A relevância da fala dos silenciados continua, contudo, a esbarrar na resistência de quem sempre silenciou e agora se recusa a escutar. 

“O não ouvir é a tendência a permanecer num lugar cómodo e confortável daquele que se intitula poder falar sobre os Outros, enquanto esses Outros permanecem silenciados”, escreve Djamila, trazendo para as páginas de “O que é lugar de fala?” as interrogações levantadas por Grada Kilomba em “Memórias da plantação: episódios de racismo quotidiano”.

“As perguntas que a autora faz (…) são importantes para a nossa reflexão de quem pode falar. Questiona: “Quem pode falar?”, “O que acontece quando nós falamos?” e “Sobre o que é nos permitido falar?”. Esses questionamentos são fundamentais para que possamos entender lugares de fala”, salienta a filósofa brasileira, prosseguindo com a problematização proposta por Kilomba.

“Dentro desse projecto de colonização, quem foram os sujeitos autorizados a falar? O medo imposto por aqueles que construíram as máscaras serve para impor limites aos que foram silenciados? Falar, muitas vezes, implica em receber castigos e represálias, justamente por isso, muitas vezes, prefere-se concordar com o discurso hegemônico como modo de sobrevivência? E, se falamos, podemos falar sobre tudo ou somente sobre o que nos é permitido falar?(…) Quando existe algum espaço para falar, por exemplo, para uma travesti negra, é permitido que ela fale sobre Economia, Astrofísica, ou só é permitido que fale sobre temas referentes ao facto de ser uma travesti negra?”.

 

“É preciso, cada vez mais, que homens brancos cis estudem branquitude”

A par de um profundo convite à reflexão branca – “é necessário escutar por parte de quem sempre foi autorizado a falar” –, Djamila desfaz alguns equívocos que a reivindicação do lugar de fala tende a suscitar.

Desde logo, a autora afasta a ideia de que apenas os negros podem falar de racismo. “Entendemos que todas as pessoas possuem lugares de fala, pois estamos falando de localização social”, esclarece a escritora, defendendo que todos os grupos podem e devem discutir todas as questões que atravessam a vida em sociedade, mas devem fazê-lo com a consciência de que falam de lugares distintos.

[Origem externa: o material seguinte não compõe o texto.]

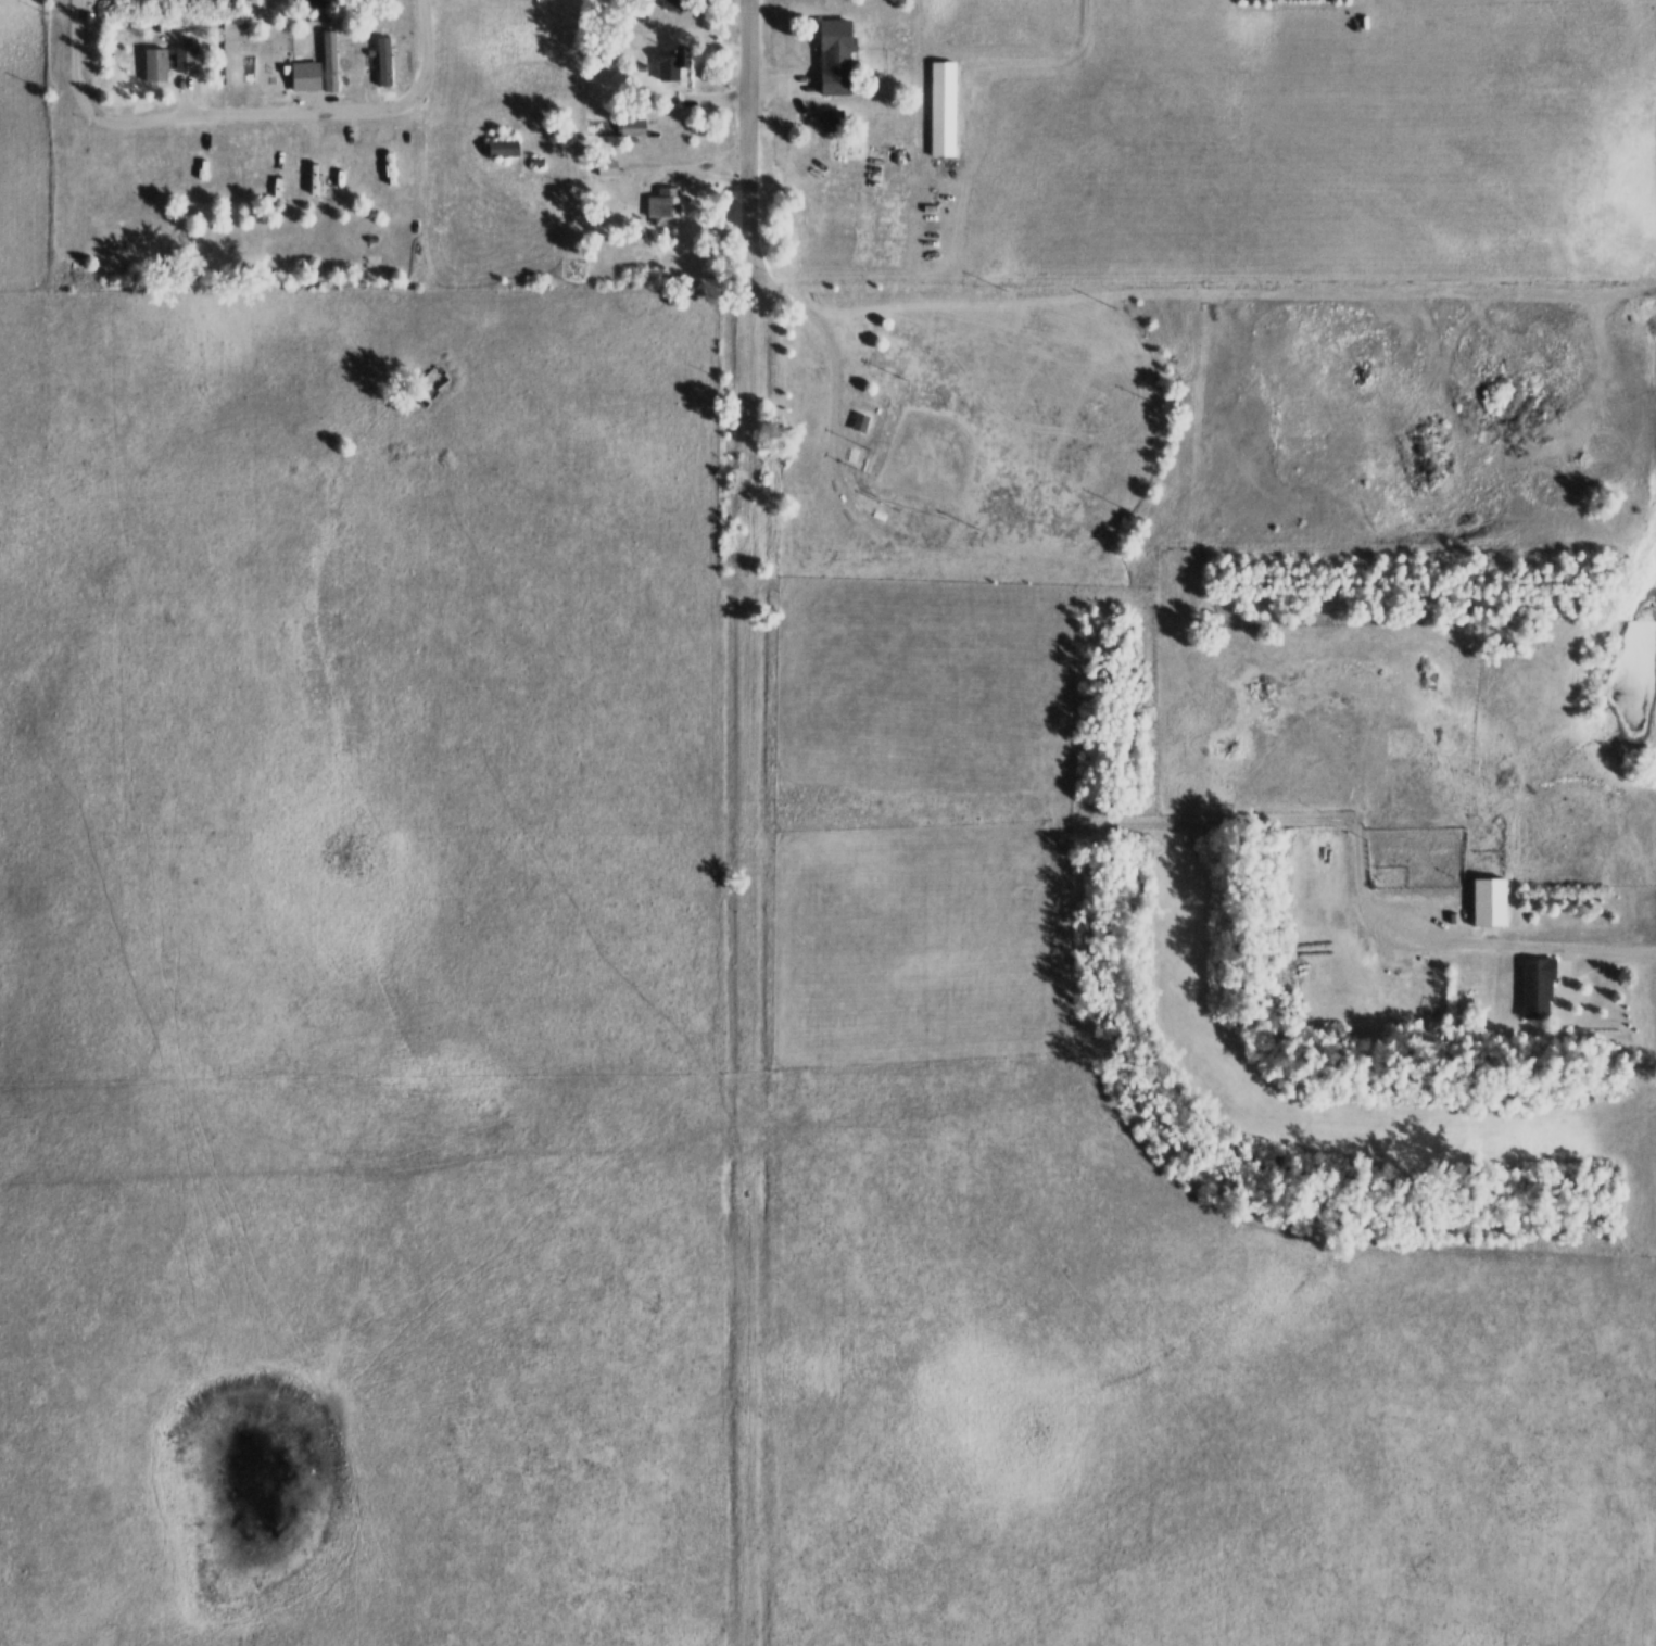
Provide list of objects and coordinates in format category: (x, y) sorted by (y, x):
building: (671, 5)
road: (430, 54)
building: (836, 55)
road: (86, 59)
building: (182, 61)
building: (328, 62)
building: (381, 62)
building: (667, 64)
building: (153, 66)
building: (302, 77)
building: (944, 106)
road: (260, 117)
building: (828, 121)
building: (629, 128)
building: (499, 149)
building: (604, 168)
building: (661, 208)
road: (761, 280)
building: (858, 424)
park: (964, 451)
building: (1489, 896)
building: (1535, 990)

A autora realça que, da mesma forma que os silenciados devem reflectir sobre a sua posição, também aqueles que integram as estruturas de poder devem pensar nos seus privilégios.

 

“É preciso, cada vez mais, que homens brancos cis estudem branquitude, cisgeneridade, masculinos”, porque, “como disse Rosane Borges, ‘saber o lugar de onde falamos é fundamental para pensarmos as hierarquias, as questões de desigualdade, pobreza, racismo e sexismo”.

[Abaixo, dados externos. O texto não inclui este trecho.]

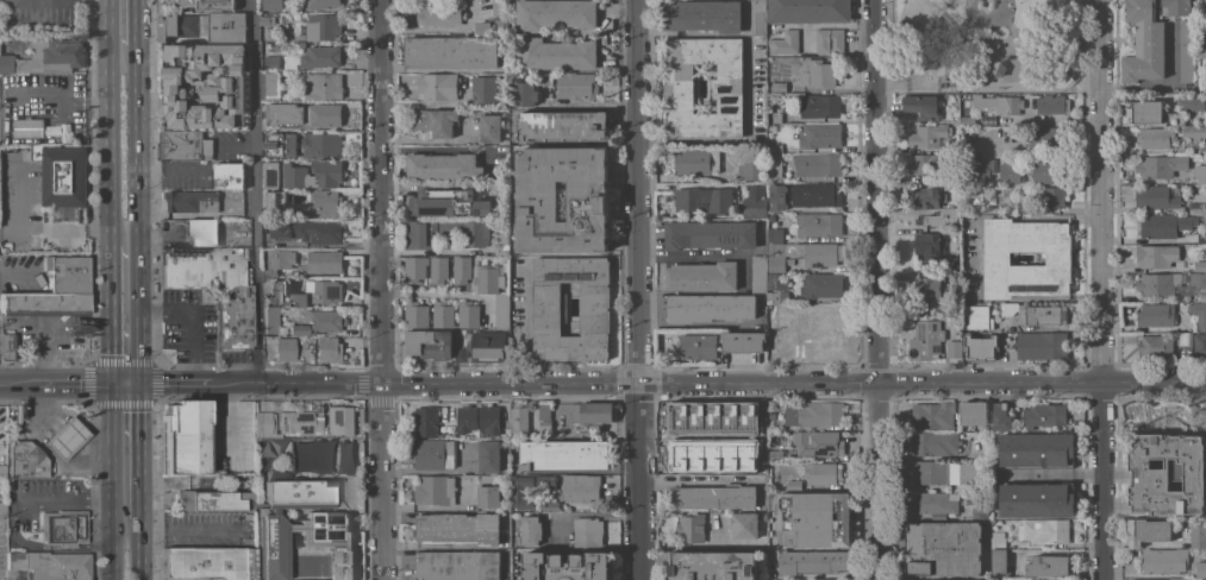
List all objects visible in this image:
building: (197, 4)
building: (272, 4)
building: (323, 4)
building: (1175, 7)
building: (808, 10)
building: (436, 12)
building: (555, 14)
building: (703, 15)
building: (757, 17)
building: (267, 20)
road: (120, 22)
road: (994, 23)
building: (178, 25)
building: (322, 26)
building: (226, 27)
building: (483, 27)
building: (1205, 29)
building: (301, 36)
building: (829, 40)
building: (785, 42)
building: (1144, 43)
park: (989, 45)
building: (1201, 49)
building: (1186, 50)
building: (452, 51)
building: (555, 53)
road: (929, 54)
building: (47, 56)
building: (320, 56)
road: (1054, 56)
building: (271, 62)
building: (819, 73)
building: (271, 82)
building: (571, 83)
building: (204, 84)
building: (321, 85)
building: (954, 85)
building: (438, 86)
building: (777, 86)
building: (486, 90)
building: (725, 91)
building: (524, 94)
building: (1191, 101)
building: (1000, 103)
building: (1052, 104)
building: (921, 105)
building: (820, 106)
building: (1153, 113)
building: (303, 114)
building: (773, 116)
road: (1054, 118)
building: (967, 120)
building: (433, 121)
building: (562, 124)
building: (489, 127)
building: (955, 127)
building: (28, 128)
building: (1194, 133)
building: (819, 135)
building: (929, 136)
building: (1155, 136)
building: (1047, 138)
road: (742, 141)
building: (280, 144)
building: (320, 144)
building: (183, 145)
road: (121, 146)
building: (775, 147)
building: (1203, 147)
building: (697, 160)
building: (930, 162)
building: (817, 164)
building: (443, 166)
building: (773, 167)
building: (1156, 167)
building: (977, 168)
building: (752, 169)
building: (1050, 170)
building: (1010, 171)
building: (304, 173)
building: (61, 175)
building: (228, 175)
building: (1201, 176)
road: (254, 192)
building: (815, 194)
building: (1051, 195)
building: (777, 196)
building: (1157, 196)
building: (926, 197)
building: (275, 199)
building: (703, 199)
building: (192, 200)
building: (446, 201)
building: (588, 201)
building: (754, 201)
building: (324, 203)
building: (1025, 207)
building: (1196, 207)
building: (942, 216)
building: (816, 224)
building: (1163, 225)
road: (33, 229)
building: (304, 230)
building: (465, 231)
building: (202, 233)
building: (709, 233)
building: (421, 234)
building: (775, 234)
building: (1201, 236)
building: (502, 240)
road: (318, 243)
building: (929, 245)
road: (432, 250)
building: (819, 253)
road: (703, 255)
building: (1156, 255)
road: (973, 256)
building: (776, 257)
building: (996, 257)
building: (278, 260)
building: (789, 260)
building: (322, 261)
building: (956, 265)
building: (1199, 266)
building: (415, 268)
building: (461, 268)
building: (789, 268)
building: (438, 269)
building: (759, 270)
building: (66, 274)
building: (701, 276)
building: (486, 277)
building: (777, 281)
building: (955, 283)
building: (1169, 283)
building: (821, 285)
building: (214, 287)
building: (928, 288)
road: (380, 289)
road: (636, 289)
road: (879, 289)
road: (1104, 290)
building: (305, 292)
road: (440, 294)
building: (777, 296)
building: (43, 304)
building: (549, 306)
building: (709, 307)
road: (141, 310)
road: (176, 310)
building: (502, 310)
building: (1192, 311)
building: (1035, 313)
building: (416, 314)
building: (443, 314)
building: (468, 314)
building: (1155, 314)
building: (808, 315)
road: (123, 316)
building: (975, 316)
building: (324, 319)
building: (270, 320)
road: (521, 321)
building: (293, 330)
road: (195, 335)
building: (1183, 338)
building: (925, 339)
building: (742, 341)
building: (429, 343)
building: (1199, 343)
building: (821, 344)
building: (1041, 345)
building: (7, 346)
building: (695, 346)
building: (782, 346)
building: (980, 346)
building: (1156, 346)
building: (484, 347)
building: (953, 348)
building: (283, 349)
building: (328, 349)
road: (197, 373)
road: (794, 383)
road: (289, 384)
road: (62, 385)
road: (161, 385)
traffic signals: (125, 386)
building: (544, 411)
building: (814, 413)
building: (973, 413)
building: (934, 414)
building: (1044, 414)
building: (592, 415)
building: (1000, 416)
building: (466, 418)
building: (2, 419)
building: (489, 419)
building: (519, 419)
building: (339, 420)
building: (426, 420)
building: (692, 420)
building: (298, 424)
building: (263, 425)
building: (545, 427)
building: (560, 430)
building: (182, 438)
building: (64, 439)
building: (732, 443)
building: (818, 443)
building: (931, 443)
building: (1035, 449)
building: (435, 453)
building: (562, 454)
building: (775, 455)
road: (125, 456)
building: (491, 456)
building: (693, 456)
building: (751, 456)
building: (315, 457)
building: (341, 457)
building: (24, 461)
building: (1, 471)
building: (820, 472)
building: (945, 472)
building: (1166, 474)
building: (546, 482)
building: (793, 484)
building: (984, 484)
building: (441, 488)
building: (581, 488)
building: (295, 490)
building: (488, 496)
building: (529, 496)
building: (714, 496)
road: (74, 499)
building: (1036, 499)
building: (213, 501)
building: (935, 502)
building: (1, 509)
building: (979, 511)
road: (589, 515)
building: (813, 519)
building: (744, 525)
building: (62, 528)
building: (458, 528)
building: (690, 529)
building: (531, 530)
road: (184, 531)
building: (587, 531)
building: (1043, 531)
building: (1147, 531)
building: (1198, 534)
road: (116, 537)
road: (132, 537)
building: (997, 539)
building: (304, 544)
building: (943, 548)
road: (37, 549)
building: (1163, 560)
building: (813, 561)
building: (998, 561)
road: (107, 563)
road: (139, 563)
building: (208, 564)
building: (50, 565)
building: (458, 565)
building: (712, 565)
building: (1049, 565)
building: (1201, 565)
building: (567, 566)
building: (1175, 578)
building: (826, 579)
building: (998, 579)
building: (1046, 579)
building: (1147, 579)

Djamila Ribeiro alerta ainda para a tentação de se fazer corresponder a pertença a um grupo a uma fala única.

“O facto de uma pessoa ser negra não significa que ela saberá reflectir crítica e filosoficamente sobre as consequências do racismo. Inclusive, ela até poderá dizer que nunca sentiu racismo, que sua vivência não comporta ou que ela nunca passou por isso. E sabemos o quanto alguns grupos adoram fazer uso dessas pessoas. Mas o facto dessa pessoa dizer que não sentiu racismo, não faz com que, por conta de sua localização social, ela não tenha tido menos oportunidades e direitos”, esclarece a filósofa, adiantando que o inverso desta premissa também se aplica.

“Por mais que pessoas pertencentes a grupos privilegiados sejam conscientes e combatam arduamente as opressões, elas não deixarão de ser beneficiadas, estruturalmente falando, pelas opressões que infligem a outros grupos. O que estamos questionando é a legitimidade que é conferida a quem pertence ao grupo localizado no poder”.

A escritora destaca ainda que, perante a resistência branca em ouvir as vozes negras, todas aquelas que conseguem “produzir ruídos e rachaduras na narrativa hegemónica” enfrentam, muitas vezes, e “desonestamente”, a acusação de que são agressivas. Como se lutar “contra a violência do silêncio imposto” não fosse um direito universal.